Recently, the Supreme Court ruled on the petition of oil companies to block the Department of Energy (DOE) from implementing its 2019 directive requiring them to “unbundle” or disclose detailed price adjustments.
The oil companies had claimed that the DOE Circular No. DC2019-05-0008, or the Revised Guidelines for Monitoring Petroleum Product Prices, violated their rights and conflicted with RA 8479, the Downstream Oil Industry Deregulation Act of 1998.
The circular requires oil companies to submit a detailed report, including a breakdown of the computation, explanations, and supporting documents for the unbundled items that make up the oil company’s price.
The petitioners argued that several provisions of the circular were “forms of price control,” imposed “impossible requirements,” were not in support of RA 8479, and affected their right to a “truly competitive market, and their right against disclosure of their trade secrets and/or privileged or confidential information.”
In dismissing the petition, the SC said that it does not question the policy behind the full deregulation of the downstream oil industry (but) it does not mean that the deregulation of the downstream oil industry is left without any kind of supervision at all.
“After all, the law for the deregulation of the downstream oil industry was not created to protect these oil companies; it is, first and foremost, made for the sake and benefit of the public,” the high court stressed.
Under the same DOE circular, liquid fuel retailers, LGP refillers and LPG dealers are required to submit to the DOE the unbundled computation of the price per liter of all liquid fuel, automotive LPG and household LPS for a specified period.
The computation should show the oil company price, hauler’s fee, taxes, fixed cost, variable cost, profit margin, and total liquid fuel retail price or LPG pick-up price.
This particular information should now spur the Kapisanan ng Mamimiling Katandunganon, (KASAMAKA), Inc., to inquire from the concerned office at the DOE regarding the latest submission of the island’s two main fuel retailers and LGP retailers with regards to the unbundled computations of fuel and LPG prices.
The difference between fuel prices in Catanduanes and the Bicol mainland, particularly in Legazpi City, is considerable enough to warrant such an inquiry from registered provincial consumer group.
For example, diesel fuel is sold by both Powerzone Petroleum Products and Silangan Gas Station at P75.19 per liter, or about P20 higher than the average mainland pump price. The same goes for regular and premium gasoline, the fuel used by most private cars, motorcycles and tricycles.
Thus, it has been the sound practice of drivers of cars bound for the mainland to leave local ports with just enough fuel to make the ferry crossing and load the cheaper diesel or gasoline at mainland gas stations.
In the DOE website, there is a page that provides an estimate of what the public pays for a liter of fuel, based on the pump prices in Metro Manila.
The graphic for the Sept. 3-9, 2024 pump price of P54.10 per liter shows that 60% of the cost, or P32.24 goes to the import cost.

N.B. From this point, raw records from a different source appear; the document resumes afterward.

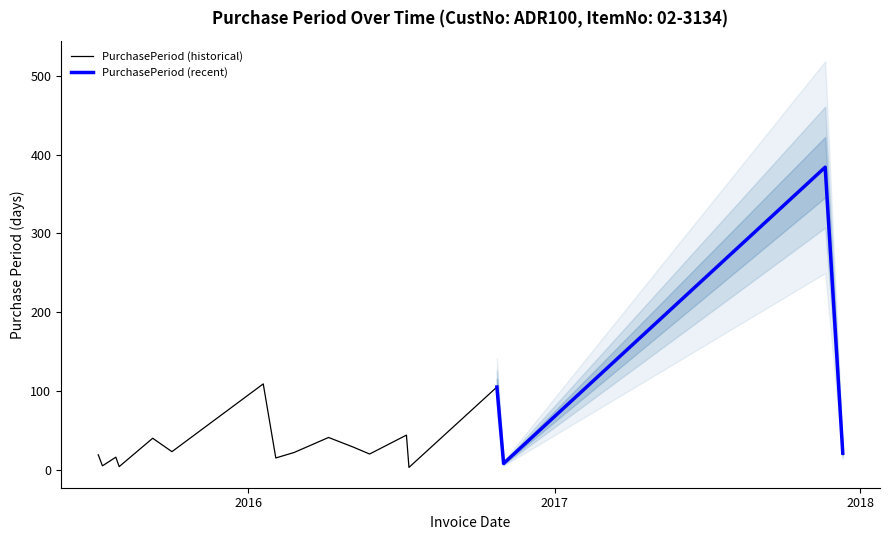

Reading left to right, extract all data points from this chart.

2015-07-06=19	2015-07-11=5	2015-07-27=16	2015-07-31=4	2015-09-09=40	2015-10-02=23	2016-01-19=109	2016-02-03=15	2016-02-25=22	2016-04-06=41	2016-05-05=29	2016-05-25=20	2016-07-08=44	2016-07-11=3	2016-10-24=105	2016-11-01=8	2017-11-20=384	2017-12-11=21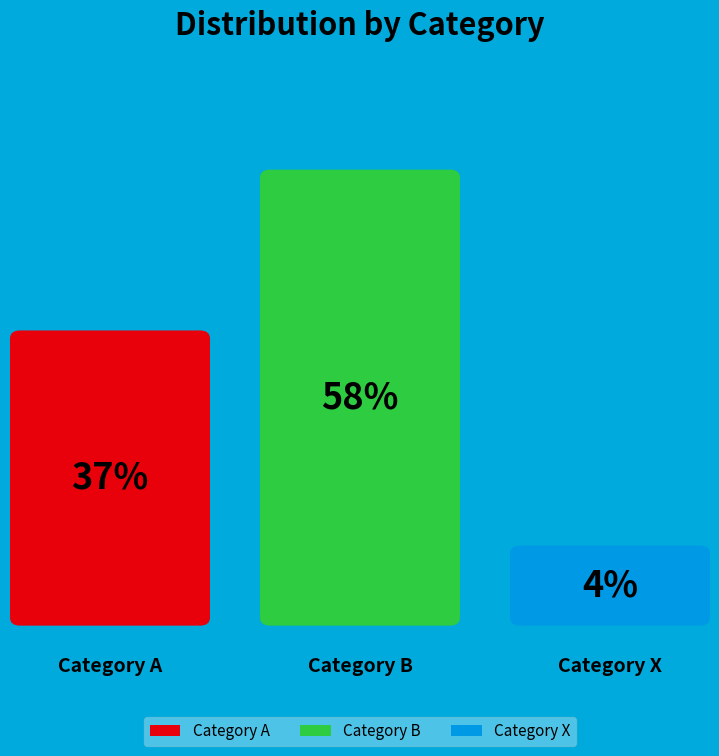

Which has a higher value, Category X or Category A?

Category A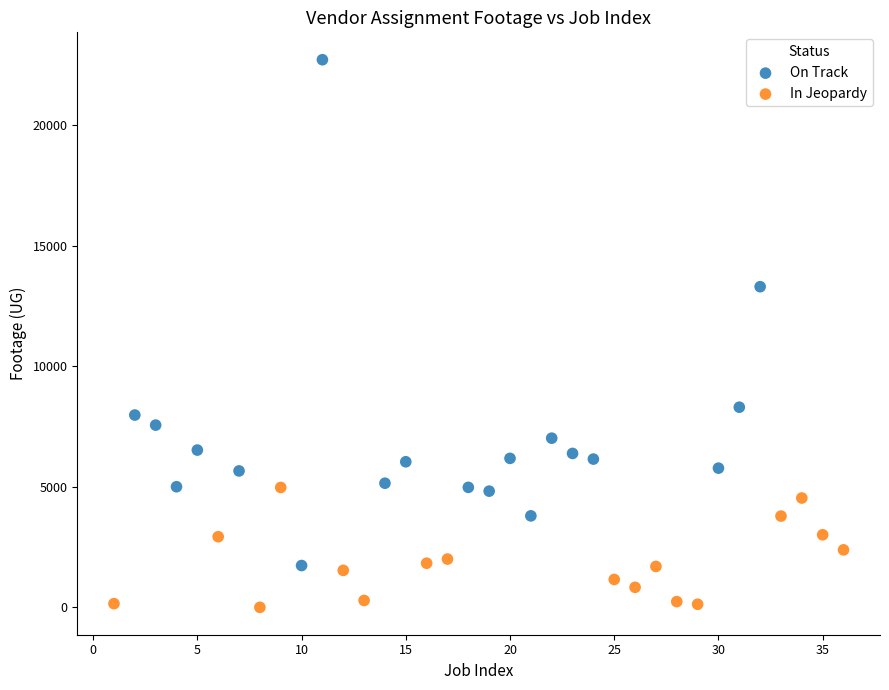

Which series reaches the maximum Y coordinate?

On Track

Taxes amounting to P11.80 or 22% is the second biggest component while the additive CME (coconut methyl ester) contributes just 3% or P1.43.
The balance of P8.63, or 16%, is the so-called industry take, or the amount comprising the recovery of all the operating costs and profit margin of the oil company.
For gasoline, the breakdown of the common pump price of P61.75 for the same period is markedly different.
Import cost of P27.58 accounts for the biggest slice at 45% while taxes take up 27% at P16.62.
The additive ethanol comes up to P5.76 or just 9%, while the industry take, which is higher than that for diesel, accounts for P11.79 or 19%.
Section 7 of RA 8479 mandates the DOE to monitor the relationship between the oil companies (refiners and importers) and their dealers, haulers and LPG distributors to help ensure the observance of fair and equitable practices, including the prevention of cartels or monopolies.
Based on the DOE reply, an analysis of what the public pays for in terms of fuel cost, taxes, transport and profit margins of the retailer or dealer should indicate whether Catandunganon motorists are paying too high a price for their fuel of choice.
This should not only provide the public with appropriate knowledge on how imported fuel sold on the island is priced but also guide the consumer group or any citizen for that matter on how to appropriately address the issue.